Unilever Sustainable Living Young Entrepreneurs Awards open to Australians under 30
The Unilever Sustainable Living Young Entrepreneurs Awards is inviting young Australians to produce innovative sustainable business solutions to global issues, offering a total of about $300,000 to the top seven entries.
The partnership between household goods producer Unilever, the UK’s University of Cambridge Institute for Sustainable Leadership (CISL) and social entrepreneur network Ashoka, is seeking scalable and sustainable business ideas in the form of products, services or applications to reduce environmental impacts, improve health and wellbeing or enhance livelihoods through behaviour change.

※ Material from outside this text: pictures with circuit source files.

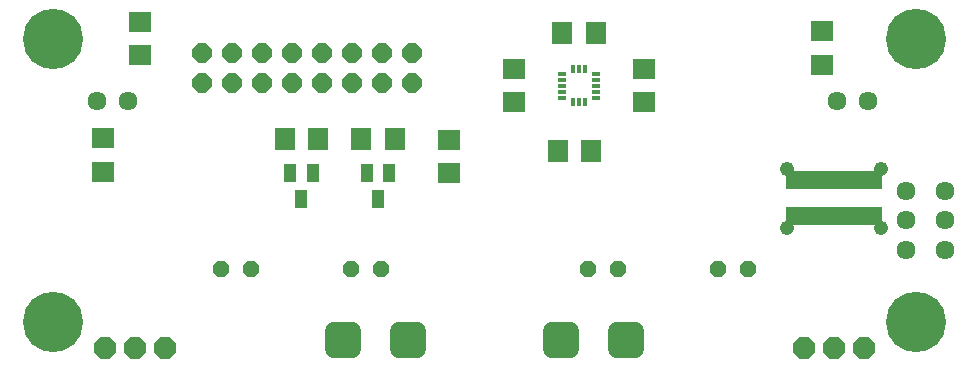
<source format=gbs>
G75*
%MOIN*%
%OFA0B0*%
%FSLAX24Y24*%
%IPPOS*%
%LPD*%
%AMOC8*
5,1,8,0,0,1.08239X$1,22.5*
%
%ADD10R,0.0750X0.0670*%
%ADD11C,0.0634*%
%ADD12OC8,0.0560*%
%ADD13C,0.0611*%
%ADD14R,0.3190X0.0631*%
%ADD15C,0.0476*%
%ADD16R,0.0316X0.0158*%
%ADD17R,0.0158X0.0316*%
%ADD18R,0.0749X0.0670*%
%ADD19R,0.0670X0.0749*%
%ADD20R,0.0434X0.0591*%
%ADD21R,0.0670X0.0750*%
%ADD22C,0.2009*%
%ADD23OC8,0.0640*%
%ADD24OC8,0.0749*%
D10*
X014989Y007305D03*
X014989Y008424D03*
X004674Y011242D03*
X004674Y012361D03*
X003438Y008487D03*
X003438Y007368D03*
X027418Y010923D03*
X027418Y012043D03*
D11*
X027918Y009719D03*
X028942Y009719D03*
X030206Y006723D03*
X031505Y006723D03*
X031505Y005739D03*
X030205Y005739D03*
X030206Y004754D03*
X031505Y004754D03*
X004276Y009719D03*
X003253Y009719D03*
D12*
X007402Y004124D03*
X008402Y004124D03*
X011733Y004124D03*
X012733Y004124D03*
X019607Y004124D03*
X020607Y004124D03*
X023938Y004124D03*
X024938Y004124D03*
D13*
X021199Y002067D02*
X021199Y001457D01*
X020589Y001457D01*
X020589Y002067D01*
X021199Y002067D01*
X020589Y002067D01*
X019034Y002067D02*
X019034Y001457D01*
X018424Y001457D01*
X018424Y002067D01*
X019034Y002067D01*
X018424Y002067D01*
X013916Y002067D02*
X013916Y001457D01*
X013306Y001457D01*
X013306Y002067D01*
X013916Y002067D01*
X013306Y002067D01*
X011751Y002067D02*
X011751Y001457D01*
X011141Y001457D01*
X011141Y002067D01*
X011751Y002067D01*
X011141Y002067D01*
D14*
X027824Y005896D03*
X027824Y007077D03*
D15*
X029398Y007471D03*
X026249Y007471D03*
X026249Y005502D03*
X029398Y005502D03*
D16*
X019871Y009833D03*
X019871Y010030D03*
X019871Y010227D03*
X019871Y010424D03*
X019871Y010621D03*
X018769Y010621D03*
X018769Y010424D03*
X018769Y010227D03*
X018769Y010030D03*
X018769Y009833D03*
D17*
X019123Y009676D03*
X019320Y009676D03*
X019517Y009676D03*
X019517Y010778D03*
X019320Y010778D03*
X019123Y010778D03*
D18*
X017154Y010778D03*
X017154Y009676D03*
X021485Y009676D03*
X021485Y010778D03*
D19*
X019871Y011998D03*
X018769Y011998D03*
X018611Y008061D03*
X019713Y008061D03*
D20*
X013001Y007313D03*
X012253Y007313D03*
X010442Y007313D03*
X009694Y007313D03*
X010068Y006447D03*
X012627Y006447D03*
D21*
X013187Y008455D03*
X012067Y008455D03*
X010628Y008455D03*
X009508Y008455D03*
D22*
X001800Y011802D03*
X001800Y002353D03*
X030540Y002353D03*
X030540Y011802D03*
D23*
X013765Y011317D03*
X012765Y011317D03*
X011765Y011317D03*
X010765Y011317D03*
X009765Y011317D03*
X008765Y011317D03*
X007765Y011317D03*
X006765Y011317D03*
X006765Y010317D03*
X007765Y010317D03*
X008765Y010317D03*
X009765Y010317D03*
X010765Y010317D03*
X011765Y010317D03*
X012765Y010317D03*
X013765Y010317D03*
D24*
X003517Y001487D03*
X004517Y001487D03*
X005517Y001487D03*
X026824Y001487D03*
X027824Y001487D03*
X028824Y001487D03*
M02*

</source>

Open to those aged 30 and under, the awards will offer to the seven finalists financial support and individually tailored mentoring including an online development program and a two-day expert guidance workshop at Cambridge.
The overall winner will also receive the prestigious HRH The Prince of Wales Young Sustainability Entrepreneur Prize.

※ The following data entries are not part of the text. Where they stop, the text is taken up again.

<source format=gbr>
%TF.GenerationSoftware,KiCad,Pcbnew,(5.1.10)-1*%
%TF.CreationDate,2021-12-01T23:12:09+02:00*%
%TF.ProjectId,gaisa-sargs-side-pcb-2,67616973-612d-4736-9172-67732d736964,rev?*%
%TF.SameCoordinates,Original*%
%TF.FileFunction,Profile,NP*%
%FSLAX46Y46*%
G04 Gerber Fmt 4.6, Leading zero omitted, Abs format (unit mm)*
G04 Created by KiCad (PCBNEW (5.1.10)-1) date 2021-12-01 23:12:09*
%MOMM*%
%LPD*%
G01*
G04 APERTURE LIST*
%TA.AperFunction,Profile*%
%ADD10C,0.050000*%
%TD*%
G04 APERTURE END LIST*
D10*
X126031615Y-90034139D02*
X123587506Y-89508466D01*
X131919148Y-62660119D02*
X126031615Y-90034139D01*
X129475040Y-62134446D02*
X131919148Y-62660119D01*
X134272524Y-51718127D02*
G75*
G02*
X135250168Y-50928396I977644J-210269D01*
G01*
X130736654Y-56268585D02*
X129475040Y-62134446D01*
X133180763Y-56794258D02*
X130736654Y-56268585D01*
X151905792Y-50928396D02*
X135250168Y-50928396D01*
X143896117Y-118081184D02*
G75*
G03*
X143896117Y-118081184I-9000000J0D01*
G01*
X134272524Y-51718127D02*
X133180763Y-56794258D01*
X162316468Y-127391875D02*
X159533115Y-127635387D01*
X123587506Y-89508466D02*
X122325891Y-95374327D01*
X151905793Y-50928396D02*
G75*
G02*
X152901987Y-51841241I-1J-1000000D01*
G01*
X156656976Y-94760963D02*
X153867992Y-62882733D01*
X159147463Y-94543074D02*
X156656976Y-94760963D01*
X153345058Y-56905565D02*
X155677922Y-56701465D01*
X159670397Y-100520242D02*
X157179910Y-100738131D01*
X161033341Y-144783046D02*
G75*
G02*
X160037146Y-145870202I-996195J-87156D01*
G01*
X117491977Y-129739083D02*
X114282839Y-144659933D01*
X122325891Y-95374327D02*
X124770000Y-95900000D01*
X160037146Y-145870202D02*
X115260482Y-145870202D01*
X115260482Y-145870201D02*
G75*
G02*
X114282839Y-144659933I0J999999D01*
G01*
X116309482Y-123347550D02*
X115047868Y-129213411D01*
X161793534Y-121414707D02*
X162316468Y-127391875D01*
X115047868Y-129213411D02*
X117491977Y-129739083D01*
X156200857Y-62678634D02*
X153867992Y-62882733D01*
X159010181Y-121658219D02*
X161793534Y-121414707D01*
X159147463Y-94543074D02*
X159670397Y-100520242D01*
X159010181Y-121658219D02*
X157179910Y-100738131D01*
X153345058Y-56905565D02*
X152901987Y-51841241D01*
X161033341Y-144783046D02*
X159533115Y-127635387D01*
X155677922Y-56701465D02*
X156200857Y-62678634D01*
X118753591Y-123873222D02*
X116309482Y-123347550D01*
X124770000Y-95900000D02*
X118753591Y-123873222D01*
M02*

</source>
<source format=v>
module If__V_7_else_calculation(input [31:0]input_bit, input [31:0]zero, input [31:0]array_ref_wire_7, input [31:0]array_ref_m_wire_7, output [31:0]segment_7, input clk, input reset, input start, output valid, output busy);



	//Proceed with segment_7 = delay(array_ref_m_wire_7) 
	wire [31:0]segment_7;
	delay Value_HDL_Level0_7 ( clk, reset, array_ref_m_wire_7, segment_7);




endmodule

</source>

Applications to the Unilever Sustainable Living Young Entrepreneurs Awards close at midnight (BST) on 1 August 2014, finalists will be announced in October and the accelerator workshop and final judging will take place in January 2015.
Last year more than 500 young entrepreneurs from more than 90 countries entered the awards. Winning projects included a mobile data and messaging system to track water supply and optimise use in India, a low-cost chicken-fee made from waste mango seed in Nigeria, waterless toilets in rural Peru and a work-for-education swap scheme in Nepal.
The overall winner, 24-year-old Indonesian Gamal Albinsaid’s entry involved converting the value in household waste into health insurance for low income families. The system has since been rolled out throughout Indonesia.
CISL director Polly Courtice said the awards brought together a worldwide network of sustainable business leaders and encouraged innovation and leadership.
“The first year of the Unilever awards highlighted the creativity and entrepreneurial dynamism of young people across the world in tackling critical sustainability issues.”
Unilever chief executive officer Paul Polman said involving young entrepreneurs in finding solutions to sustainability issues was vital.
“I believe that youth hold the key to unlocking solutions to many of the challenges our planet faces and last year’s finalists are proof of this. Young people will soon represent 50% of the population in developing and emerging countries, but they are 100% of the future.
“We simply cannot close our eyes to the problems this world is facing. At Unilever, we believe that business must be a part of the solution, and find new ways to operate that don’t just take from the environment but actually positively contribute to the societies in which we live and operate.”